A comprehensive digital marketing campaign requires focus on every approach you can take to reach potential customers.

This includes email marketing, social media advertising, content creation and distribution, etc. To effectively manage each of these channels, you’ll have to closely measure their performance. That's where Google's Campaign URL builder comes in. 

What is Google’s Campaign URL Builder? 

Simply put, this free tool from Google takes any URL from your website, home page or other landing page and adds tracking information to the end of it so that when you analyze your web traffic, you can easily see what channels visitors came from, and what specific campaign performed best.. 
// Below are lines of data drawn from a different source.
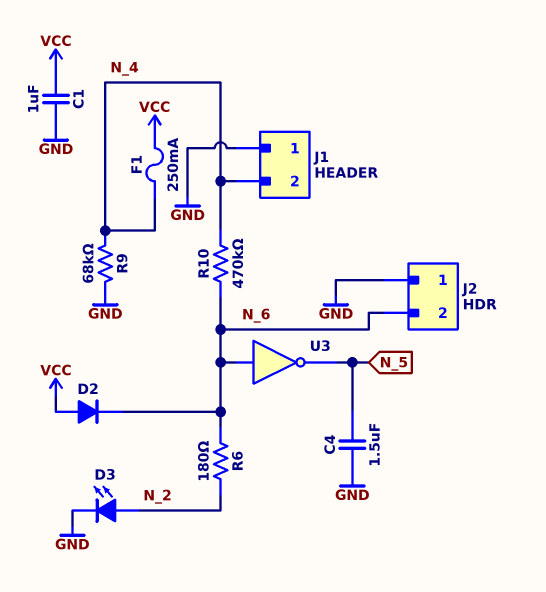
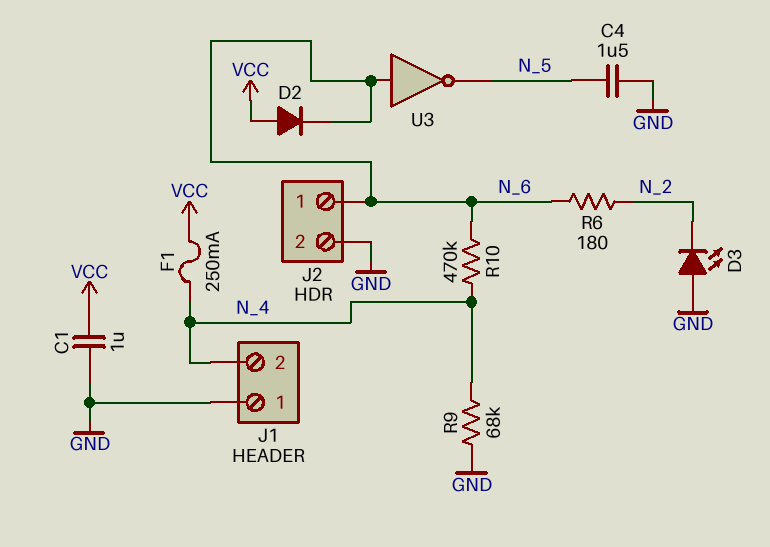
D3: LED (A N_2, K GND) -> LED (A GND, K N_2)
J2 pin 1: GND -> N_6
J2 pin 2: N_6 -> GND

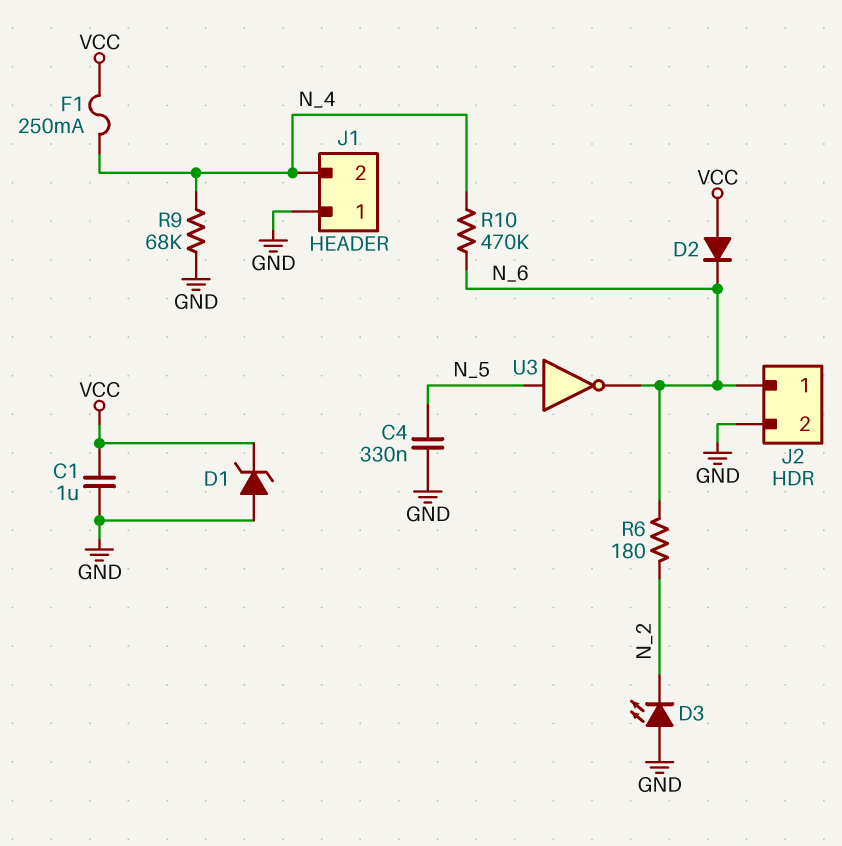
C4: 1.5uF (GND, N_5) -> 330nF (GND, N_5)
D1: none -> zener (A GND, K VCC)
U3: NOT (in N_6, out N_5) -> NOT (in N_5, out N_6)

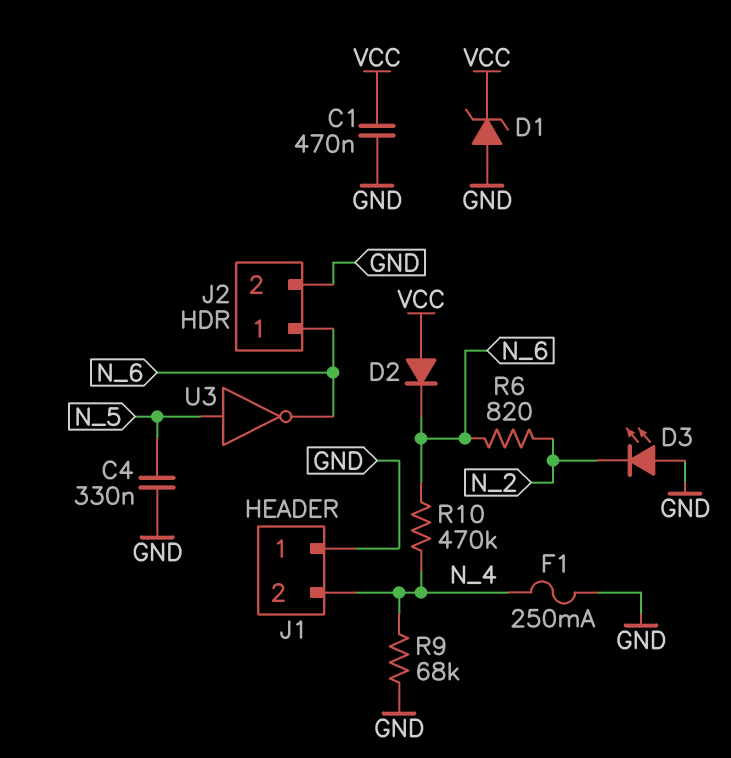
C1: 1uF (GND, VCC) -> 470nF (GND, VCC)
F1: 250mA (N_4, VCC) -> 250mA (GND, N_4)
R6: 180 (N_2, N_6) -> 820 (N_2, N_6)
Let's take a look at a couple of examples on how to use the Campaign Builder  

When you put your website URL in your Google Business Profile (formerly Google My Business) your analytics will display any traffic generated from your Google Business Profile as traffic simply from “Google” - meaning you will not be able to see how many of your visitors come from your Google Business Profile vs any of the other search engine results page elements.

In addition, when you run an ad campaign, you would not be able to tell which ad campaign generated which visitors, and which of those visitors had the highest engagement. 

Check out this illustration on how to use the Google Campaign URL Builder

In the first box, enter or copy/paste the URL that you want to send visitors to. If you are running an ad, copy the campaign ID and enter into the second box.  The third box, “campaign source” is where the traffic is coming from. 

In the example above, we touched on using Google URL Campaign Builder with your Google Business Profile. Let’s see how this looks in practice. Reference the image below.

Steps

1) In the campaign source box enter “GBP_Listing”. This stands for “Google Business Profile Listing”. 
2) In the campaign medium box enter “organic”. This just means that visitors using this link came from a Google search page. 

These two entries will prompt Google Analytics to categorize the visitors as coming from organic search results, which is where your public Google Business Profile listing lives., It will also help you to identify which visitors from Google are coming from your GBP listing versus the other organic results in the Search Engine Results Page (SERP). 

Note: use all lowercase when you enter “organic” for your medium – that’s Google Analytics default channel value for organic search engine traffic. 

The two values combined with the original URL entered in the Campaign URL Builder Create a custom link that includes the tracking codes attached to the end of the URL. This URL is what you will put in your Google Business Profile, so that Google will know that anyone visiting your site that clicked on this URL came from your Google Business Profile.

Original URL: https://cruxdata.io
New URL: https://cruxdata.io/?utm_source=GBP_listing &utm_medium=organic

To use your new URL with modified tracking codes in your Google Business Profile, simply place the new URL where your original URL was.

Adding tracking parameters to a URL provides very insightful and actionable data where there are multiple links from the same platform on your website, such as on certain social media platforms, different advertising campaigns or email newsletters.